:: Assigned task ::
Could you please retype exactly the lines from the start of the records below through the line that contains "## Background (_Why", both included, and leave out the pictures?

══ Source records ══

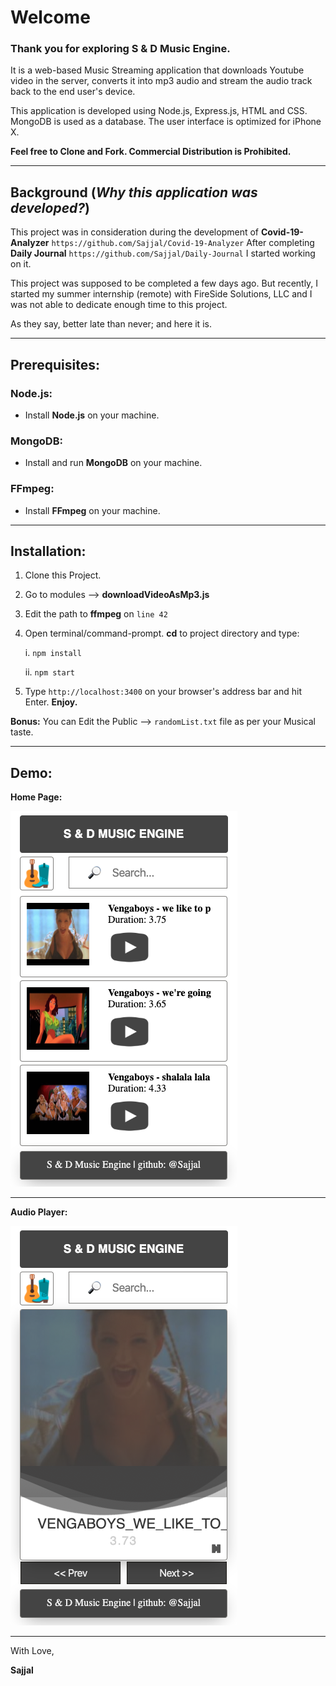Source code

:# Welcome

### Thank you for exploring S & D Music Engine.

It is a web-based Music Streaming application that downloads Youtube video in the server, converts it into mp3 audio and stream the audio track back to the end user's device.

This application is developed using Node.js, Express.js, HTML and CSS. MongoDB is used as a database. The user interface is optimized for iPhone X.

**Feel free to Clone and Fork. Commercial Distribution is Prohibited.**

---

## Background (_Why this application was developed?_)

This project was in consideration during the development of **Covid-19-Analyzer** `https://github.com/Sajjal/Covid-19-Analyzer` After completing **Daily Journal** `https://github.com/Sajjal/Daily-Journal` I started working on it.

This project was supposed to be completed a few days ago. But recently, I started my summer internship (remote) with FireSide Solutions, LLC and I was not able to dedicate enough time to this project.

As they say, better late than never; and here it is.

---

## Prerequisites:

### Node.js:

- Install **Node.js** on your machine.

### MongoDB:

- Install and run **MongoDB** on your machine.

### FFmpeg:

- Install **FFmpeg** on your machine.

---

## Installation:

1. Clone this Project.
2. Go to modules --> **downloadVideoAsMp3.js**
3. Edit the path to **ffmpeg** on `line 42`
4. Open terminal/command-prompt. **cd** to project directory and type:

   i. `npm install`

   ii. `npm start`

5. Type `http://localhost:3400` on your browser's address bar and hit Enter. **Enjoy.**

**Bonus:** You can Edit the Public --> `randomList.txt` file as per your Musical taste.

---

## Demo:

**Home Page:**

<img src="https://github.com/Sajjal/Music-Engine/blob/master/public/images/Screen_shots/home.png">

---

**Audio Player:**

<img src="https://github.com/Sajjal/Music-Engine/blob/master/public/images/Screen_shots/play.png">

---

With Love,

**Sajjal**
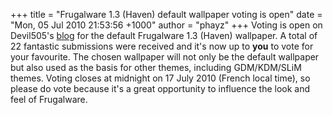 +++
title = "Frugalware 1.3 (Haven) default wallpaper voting is open"
date = "Mon, 05 Jul 2010 21:53:56 +1000"
author = "phayz"
+++
Voting is open on Devil505's [blog](http://frugalware.org/~devil505/blog) for the default
 Frugalware 1.3 (Haven) wallpaper. A total of 22 fantastic submissions
 were received and it's now up to **you** to vote for your
 favourite. The chosen wallpaper will not only be the default wallpaper
 but also used as the basis for other themes, including GDM/KDM/SLiM
 themes. Voting closes at midnight on 17 July 2010 (French local time), so
 please do vote because it's a great opportunity to influence the look and
 feel of Frugalware.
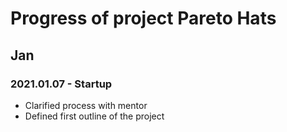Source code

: # Progress of project Pareto Hats 

## Jan
### 2021.01.07 - Startup
- Clarified process with mentor
- Defined first outline of the project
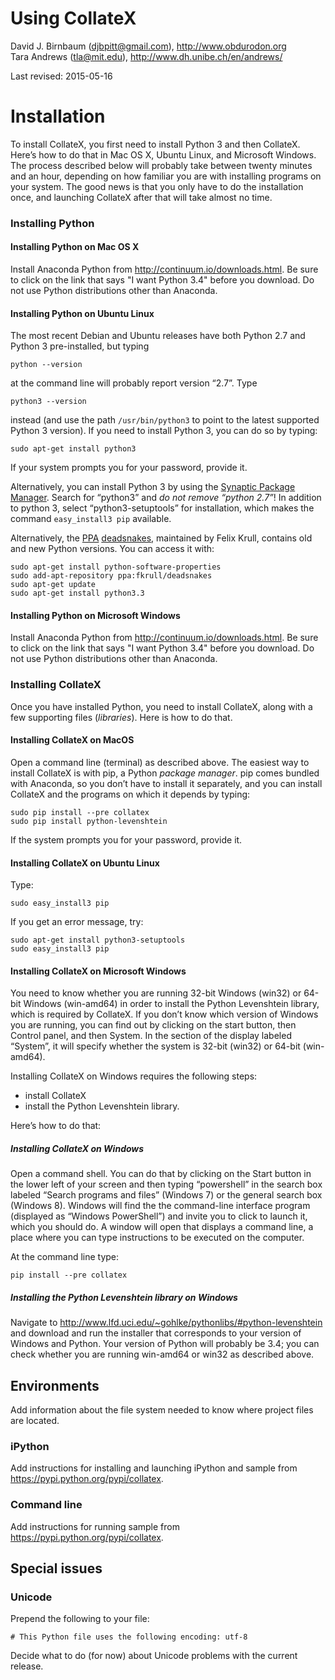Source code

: Using CollateX
==============

David J. Birnbaum (<djbpitt@gmail.com>), <http://www.obdurodon.org>  
Tara Andrews (<tla@mit.edu>), <http://www.dh.unibe.ch/en/andrews/>

Last revised: 2015-05-16

# Installation

To install CollateX, you first need to install Python 3 and then CollateX.
Here’s how to do that in Mac OS X, Ubuntu Linux, and Microsoft Windows. The
process described below will probably take between twenty minutes and an
hour, depending on how familiar you are with installing programs on your
system. The good news is that you only have to do the installation once,
and launching CollateX after that will take almost no time.

### Installing Python

#### Installing Python on Mac OS X

Install Anaconda Python from <http://continuum.io/downloads.html>. Be sure
to click on the link that says "I want Python 3.4" before you download. Do
not use Python distributions other than Anaconda.

#### Installing Python on Ubuntu Linux

The most recent Debian and Ubuntu releases have both Python 2.7 and Python 3
pre-installed, but typing

    python --version

at the command line will probably report version “2.7”. Type

    python3 --version

instead (and use the path `/usr/bin/python3` to point to the latest
supported Python 3 version). If you need to install Python 3, you can do so
by typing:

    sudo apt-get install python3

If your system prompts you for your password, provide it.

Alternatively, you can install Python 3 by using the [Synaptic Package
Manager](https://apps.ubuntu.com/cat/applications/synaptic). Search for
“python3” and *do not remove “python 2.7”*! In addition to python 3, select
“python3-setuptools” for installation, which makes the command
`easy_install3 pip` available.

Alternatively, the [PPA](https://launchpad.net/ubuntu/+ppas)
[deadsnakes](https://launchpad.net/~fkrull/+archive/ubuntu/deadsnakes),
maintained by Felix Krull, contains old and new Python versions. You can
access it with:

    sudo apt-get install python-software-properties
    sudo add-apt-repository ppa:fkrull/deadsnakes
    sudo apt-get update
    sudo apt-get install python3.3

#### Installing Python on Microsoft Windows

Install Anaconda Python from <http://continuum.io/downloads.html>. Be sure
to click on the link that says "I want Python 3.4" before you download. Do
not use Python distributions other than Anaconda.

### Installing CollateX

Once you have installed Python, you need to install CollateX, along with a
few supporting files (*libraries*). Here is how to do that.

#### Installing CollateX on MacOS

Open a command line (terminal) as described above. The easiest way to
install CollateX is with pip, a Python *package manager*. pip comes bundled
with Anaconda, so you don’t have to install it separately, and you can install
CollateX and the programs on which it depends by typing:

    sudo pip install --pre collatex 
    sudo pip install python-levenshtein

If the system prompts you for your password, provide it.

#### Installing CollateX on Ubuntu Linux

Type:

    sudo easy_install3 pip

If you get an error message, try:

    sudo apt-get install python3-setuptools
    sudo easy_install3 pip

#### Installing CollateX on Microsoft Windows

You need to know whether you are running 32-bit Windows (win32) or 64-bit
Windows (win-amd64) in order to install the Python Levenshtein library, which
is required by CollateX. If you don’t know which version of Windows you are
running, you can find out by clicking on the start button, then Control panel,
and then System. In the section of the display labeled “System”, it will
specify whether the system is 32-bit (win32) or 64-bit (win-amd64).

Installing CollateX on Windows requires the following steps:

* install CollateX 
* install the Python Levenshtein library. 

Here’s how to do that:

##### Installing CollateX on Windows

Open a command shell. You can do that by clicking on the Start button in
the lower left of your screen and then typing “powershell” in the search
box labeled “Search programs and files” (Windows 7) or the general search
box (Windows 8). Windows will find the the command-line interface program
(displayed as “Windows PowerShell”) and invite you to click to launch it,
which you should do. A window will open that displays a command line, a
place where you can type instructions to be executed on the computer.

At the command line type:

    pip install --pre collatex

##### Installing the Python Levenshtein library on Windows

Navigate to <http://www.lfd.uci.edu/~gohlke/pythonlibs/#python-levenshtein>
and download and run the installer that corresponds to your version of
Windows and Python. Your version of Python will probably be 3.4; you can
check whether you are running win-amd64 or win32 as described above.

Environments
------------

Add information about the file system needed to know where project files
are located.

### iPython

Add instructions for installing and launching iPython and sample from
https://pypi.python.org/pypi/collatex.

### Command line

Add instructions for running sample from
https://pypi.python.org/pypi/collatex.

Special issues
--------------

### Unicode

Prepend the following to your file:

    # This Python file uses the following encoding: utf-8

Decide what to do (for now) about Unicode problems with the current
release.
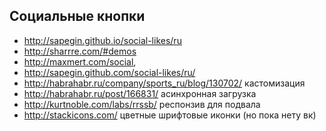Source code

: Социальные кнопки
-----------------

+ http://sapegin.github.io/social-likes/ru
+ http://sharrre.com/#demos
+ http://maxmert.com/social,
+ http://sapegin.github.com/social-likes/ru/
+ http://habrahabr.ru/company/sports_ru/blog/130702/ кастомизация
+ http://habrahabr.ru/post/166831/ асинхронная загрузка
+ http://kurtnoble.com/labs/rrssb/ респонзив для подвала
+ http://stackicons.com/ цветные шрифтовые иконки (но пока нету вк)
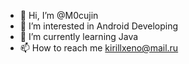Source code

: - 👋 Hi, I’m @M0cujin
- 👀 I’m interested in Android Developing
- 🌱 I’m currently learning Java
- 📫 How to reach me kirillxeno@mail.ru

<!---
M0cujin/M0cujin is a ✨ special ✨ repository because its `README.md` (this file) appears on your GitHub profile.
You can click the Preview link to take a look at your changes.
--->
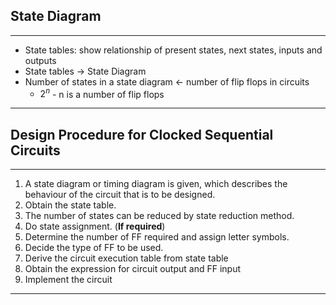 ## State Diagram
---
- State tables: show relationship of present states, next states, inputs and outputs
- State tables $\rightarrow$ State Diagram
- Number of states in a state diagram $\leftarrow$ number of flip flops in circuits
    - $2^n$ - n is a number of flip flops
---

## Design Procedure for Clocked Sequential Circuits

---

1. A state diagram or timing diagram is given, which describes the behaviour of the circuit that is to be designed.
2. Obtain the state table.
3. The number of states can be reduced by state reduction method.
4. Do state assignment. (**If required**)
5. Determine the number of FF required and assign letter symbols.
6. Decide the type of FF to be used.
7. Derive the circuit execution table from state table
8. Obtain the expression for circuit output and FF input
9. Implement the circuit

---
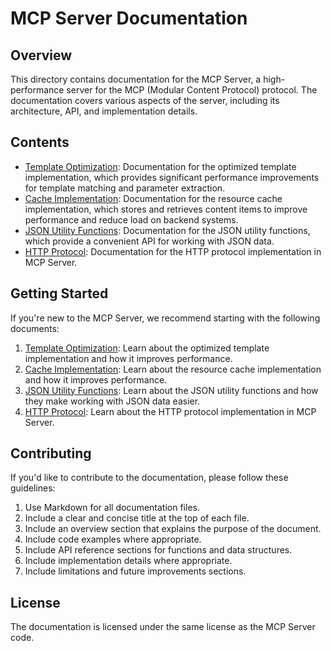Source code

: # MCP Server Documentation

## Overview

This directory contains documentation for the MCP Server, a high-performance server for the MCP (Modular Content Protocol) protocol. The documentation covers various aspects of the server, including its architecture, API, and implementation details.

## Contents

- [Template Optimization](template_optimization.md): Documentation for the optimized template implementation, which provides significant performance improvements for template matching and parameter extraction.
- [Cache Implementation](cache_implementation.md): Documentation for the resource cache implementation, which stores and retrieves content items to improve performance and reduce load on backend systems.
- [JSON Utility Functions](json_utils.md): Documentation for the JSON utility functions, which provide a convenient API for working with JSON data.
- [HTTP Protocol](http_protocol.md): Documentation for the HTTP protocol implementation in MCP Server.

## Getting Started

If you're new to the MCP Server, we recommend starting with the following documents:

1. [Template Optimization](template_optimization.md): Learn about the optimized template implementation and how it improves performance.
2. [Cache Implementation](cache_implementation.md): Learn about the resource cache implementation and how it improves performance.
3. [JSON Utility Functions](json_utils.md): Learn about the JSON utility functions and how they make working with JSON data easier.
4. [HTTP Protocol](http_protocol.md): Learn about the HTTP protocol implementation in MCP Server.

## Contributing

If you'd like to contribute to the documentation, please follow these guidelines:

1. Use Markdown for all documentation files.
2. Include a clear and concise title at the top of each file.
3. Include an overview section that explains the purpose of the document.
4. Include code examples where appropriate.
5. Include API reference sections for functions and data structures.
6. Include implementation details where appropriate.
7. Include limitations and future improvements sections.

## License

The documentation is licensed under the same license as the MCP Server code.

═══

:: Worked solution ::
Source code

:# Welcome

### Thank you for exploring S & D Music Engine.

It is a web-based Music Streaming application that downloads Youtube video in the server, converts it into mp3 audio and stream the audio track back to the end user's device.

This application is developed using Node.js, Express.js, HTML and CSS. MongoDB is used as a database. The user interface is optimized for iPhone X.

**Feel free to Clone and Fork. Commercial Distribution is Prohibited.**

---

## Background (_Why this application was developed?_)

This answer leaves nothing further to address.